No último sábado, quem pegou esse mesmo bonde se espatifou no asfalto, literalmente. Era o Brasil, descendo a ladeira, mas no sentido oposto ao que lhe dava a canção, impregnada de lirismo brejeiro.
De pelo menos 62 pessoas que estavam a bordo, 5 morreram e 57 ficaram feridas, algumas com fratura exposta ou em estado grave.
A lotação máxima do bondinho era de 40 pessoas, mas ele circulava com 50% de passageiros acima da sua capacidade. A perícia já encontrou evidências de que a manutenção do veículo era precária.

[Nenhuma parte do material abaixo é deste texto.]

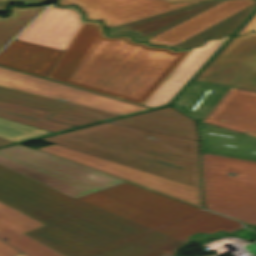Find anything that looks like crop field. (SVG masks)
I'll list each match as a JSON object with an SVG mask.
<instances>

Entre elas, um arame improvisado no lugar de um parafuso que deveria fechar a caixa de óleo do eixo da roda. Não chega a ser uma surpresa.
Barulhento, sacolejante, enferrujado, não obstante seu charme, o bonde de Santa Teresa parece o que de fato é: muito inseguro. Lembra esses brinquedos velhos de parque de diversões, como o que voou sobre as pessoas e matou uma garota, também no Rio, há duas semanas.
Devemos chamar isso de "acidente"? O que aconteceu no sábado foi tão acidental quanto a tragédia do Bateau Mouche, no Réveillon de 1988, quando 55 pessoas morreram afogadas na baía de Guanabara.
No caso do bonde, estamos falando de uma das grandes atrações turísticas da cidade -e, sem dúvida, uma das mais simpáticas.
As pessoas tendem a reagir a esse tipo de descalabro criminoso com a pergunta: mas, desse jeito, como vamos sediar a Copa do Mundo? É compreensível. Mas a pergunta, ela própria, tira dos trilhos o que de fato importa: quando seremos um país mais decente e mais sério?